While almost no trade flowed between South Africa and the former SADCC countries before 1991, trade has soared in the region since the transformations of 1993. In the late 1990s, more than 90% of imports to Angola and the Democratic Republic of the Congo, more than 75% to Mozambique, Tanzania, and Zambia, and more than 70% to Malawi came from South Africa, which has also become the most important destination of exports from these countries.

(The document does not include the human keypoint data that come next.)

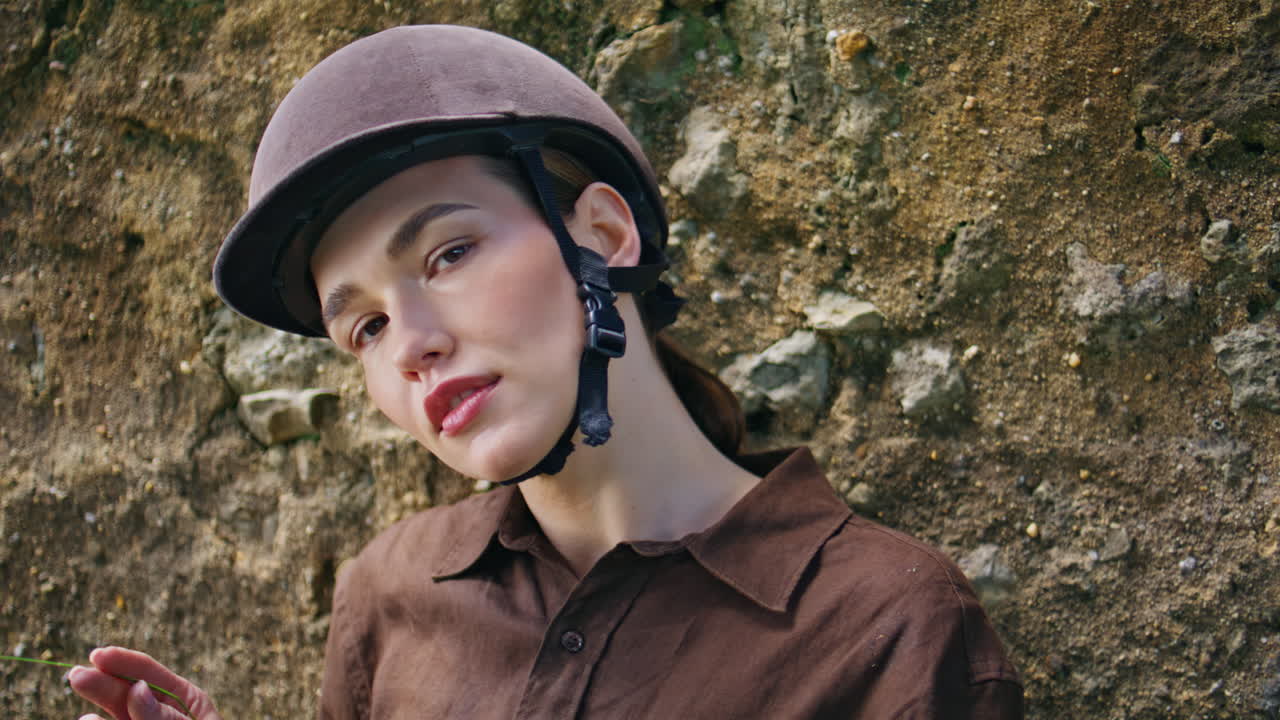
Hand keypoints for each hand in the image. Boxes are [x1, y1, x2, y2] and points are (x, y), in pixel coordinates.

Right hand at [67, 646, 221, 719]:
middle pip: (126, 695)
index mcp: (185, 701)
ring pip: (116, 718)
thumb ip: (165, 717)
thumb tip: (138, 690)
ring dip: (99, 716)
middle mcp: (159, 715)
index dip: (124, 662)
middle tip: (77, 676)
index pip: (150, 674)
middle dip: (102, 685)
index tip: (98, 655)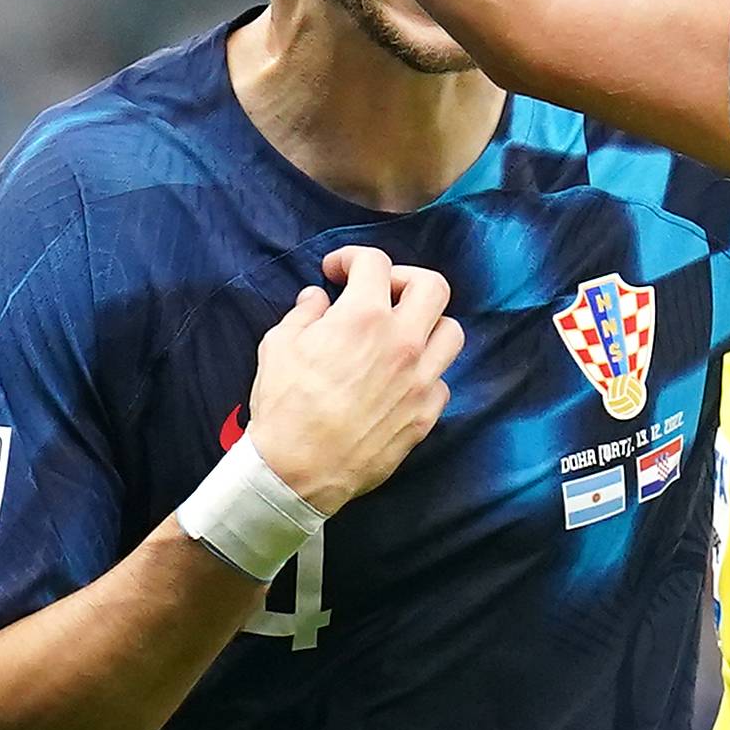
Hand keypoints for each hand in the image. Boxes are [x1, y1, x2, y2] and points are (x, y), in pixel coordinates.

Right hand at [243, 246, 461, 512]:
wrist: (297, 471)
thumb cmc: (283, 407)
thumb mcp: (278, 347)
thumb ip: (304, 314)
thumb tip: (317, 298)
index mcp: (363, 317)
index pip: (374, 263)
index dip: (352, 258)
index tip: (337, 271)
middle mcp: (402, 343)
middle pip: (432, 287)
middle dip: (405, 279)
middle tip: (380, 292)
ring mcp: (420, 380)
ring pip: (451, 332)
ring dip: (427, 325)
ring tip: (401, 335)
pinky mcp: (425, 415)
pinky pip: (441, 381)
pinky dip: (425, 374)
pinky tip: (400, 379)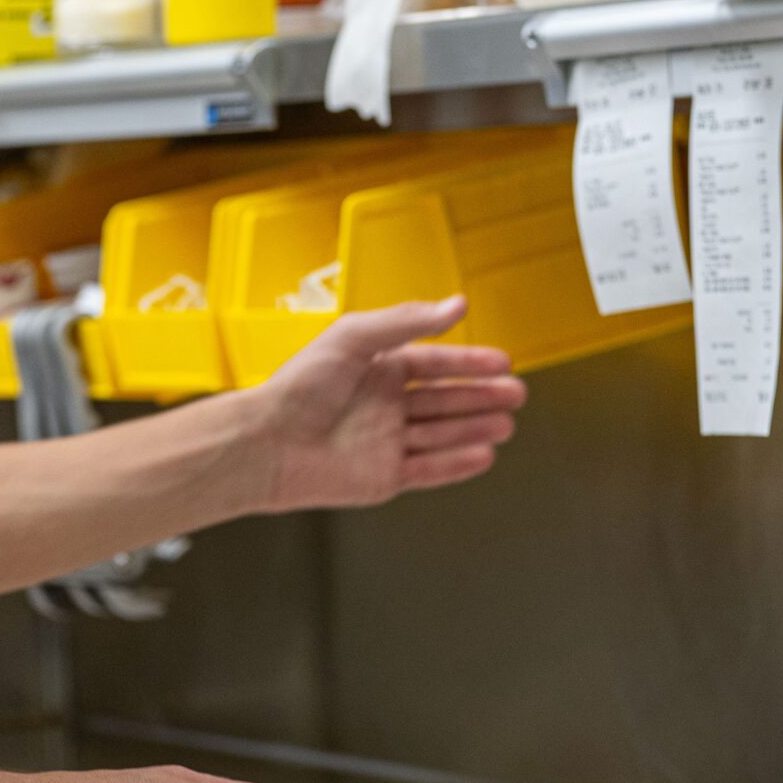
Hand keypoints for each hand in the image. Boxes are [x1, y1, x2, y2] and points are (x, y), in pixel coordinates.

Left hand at [240, 296, 525, 514]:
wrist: (267, 444)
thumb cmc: (298, 388)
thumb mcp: (353, 337)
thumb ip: (406, 321)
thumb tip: (456, 304)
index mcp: (377, 369)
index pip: (434, 362)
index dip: (469, 362)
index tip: (502, 362)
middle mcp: (384, 405)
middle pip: (444, 399)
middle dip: (481, 396)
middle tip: (515, 393)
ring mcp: (385, 443)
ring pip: (442, 434)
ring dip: (475, 428)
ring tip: (507, 423)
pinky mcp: (383, 478)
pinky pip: (428, 471)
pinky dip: (457, 464)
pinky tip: (483, 455)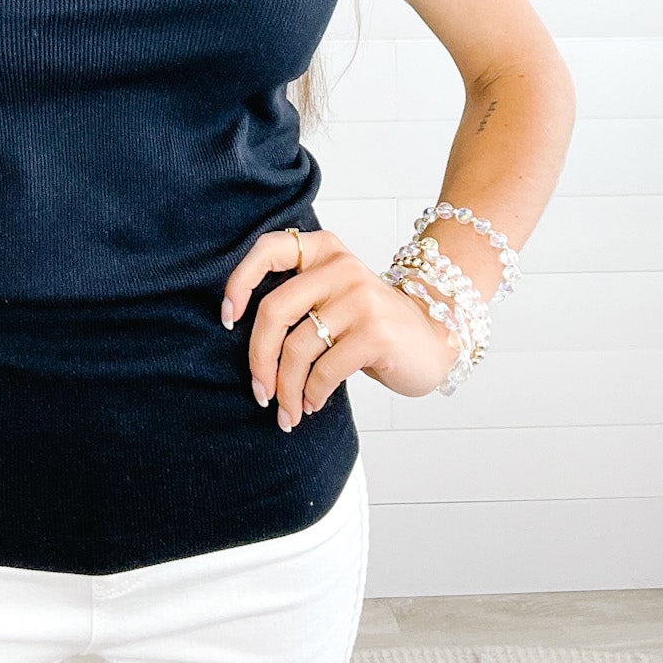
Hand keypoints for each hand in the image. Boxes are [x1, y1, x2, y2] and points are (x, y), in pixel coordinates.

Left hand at [220, 225, 462, 422]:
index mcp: (324, 250)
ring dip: (285, 389)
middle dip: (258, 358)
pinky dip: (311, 394)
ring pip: (297, 348)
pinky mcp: (376, 333)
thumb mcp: (334, 294)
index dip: (239, 283)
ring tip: (287, 411)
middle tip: (258, 392)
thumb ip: (297, 298)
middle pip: (274, 311)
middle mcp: (341, 267)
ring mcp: (360, 298)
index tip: (227, 320)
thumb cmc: (370, 323)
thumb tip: (241, 338)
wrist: (434, 338)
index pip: (268, 250)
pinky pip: (324, 370)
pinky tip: (312, 404)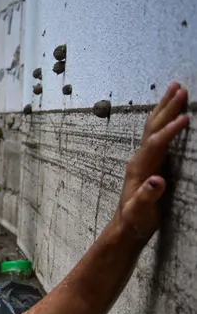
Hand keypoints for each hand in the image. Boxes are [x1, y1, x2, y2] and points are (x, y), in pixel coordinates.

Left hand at [118, 82, 188, 240]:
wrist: (126, 225)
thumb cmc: (134, 219)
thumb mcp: (140, 211)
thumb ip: (147, 196)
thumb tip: (156, 180)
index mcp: (139, 167)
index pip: (156, 143)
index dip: (170, 131)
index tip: (185, 118)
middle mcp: (139, 158)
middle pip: (154, 127)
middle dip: (167, 108)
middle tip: (181, 88)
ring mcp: (144, 157)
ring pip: (154, 126)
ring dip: (165, 107)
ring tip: (176, 88)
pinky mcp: (151, 160)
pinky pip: (158, 133)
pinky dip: (165, 118)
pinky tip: (171, 111)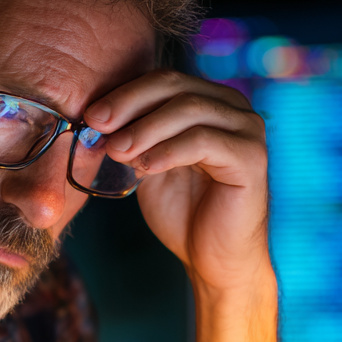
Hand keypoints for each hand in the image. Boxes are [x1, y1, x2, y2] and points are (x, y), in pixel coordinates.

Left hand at [83, 71, 269, 293]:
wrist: (214, 260)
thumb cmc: (184, 213)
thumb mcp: (148, 166)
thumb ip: (131, 139)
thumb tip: (94, 120)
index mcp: (209, 102)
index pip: (162, 81)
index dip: (124, 94)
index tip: (90, 115)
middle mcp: (232, 108)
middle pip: (174, 86)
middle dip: (129, 104)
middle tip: (97, 124)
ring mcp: (246, 129)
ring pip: (188, 108)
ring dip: (145, 129)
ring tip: (117, 151)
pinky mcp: (251, 156)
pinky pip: (204, 141)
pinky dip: (169, 150)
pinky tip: (145, 166)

By noting this reality, however, I do not wish to argue that the economic and political changes in Southern Africa have merely been provided by the global political economy, and to be explained within the dependency paradigm. Rather, I propose that core-periphery relations between the leading capitalistic countries and African countries should be recomposed and understood in terms of local settings. The impact of globalization in Southern Africa, for example, has been localized, or “distorted,” by the predominant regional economic giant, the Republic of South Africa. Similar relationships are also nested within more local levels.
The chapters in this book examine the localized impact of globalization at different levels in Southern Africa. Some authors focus on the historical and political backgrounds essential to understanding the local impact of globalization in Southern Africa. Others, mainly students of the Graduate School of Asian and African Area Studies, Kyoto University, discuss how globalization has impacted people and places at the local microlevel.
Since its inception, the Graduate School of Asian and African Area Studies has emphasized the importance of obtaining first-hand data to grasp the realities of African society, politics, and economy. I hope that the studies included in this book will generate new thinking and contribute to our understanding of contemporary Africa in the globalizing world.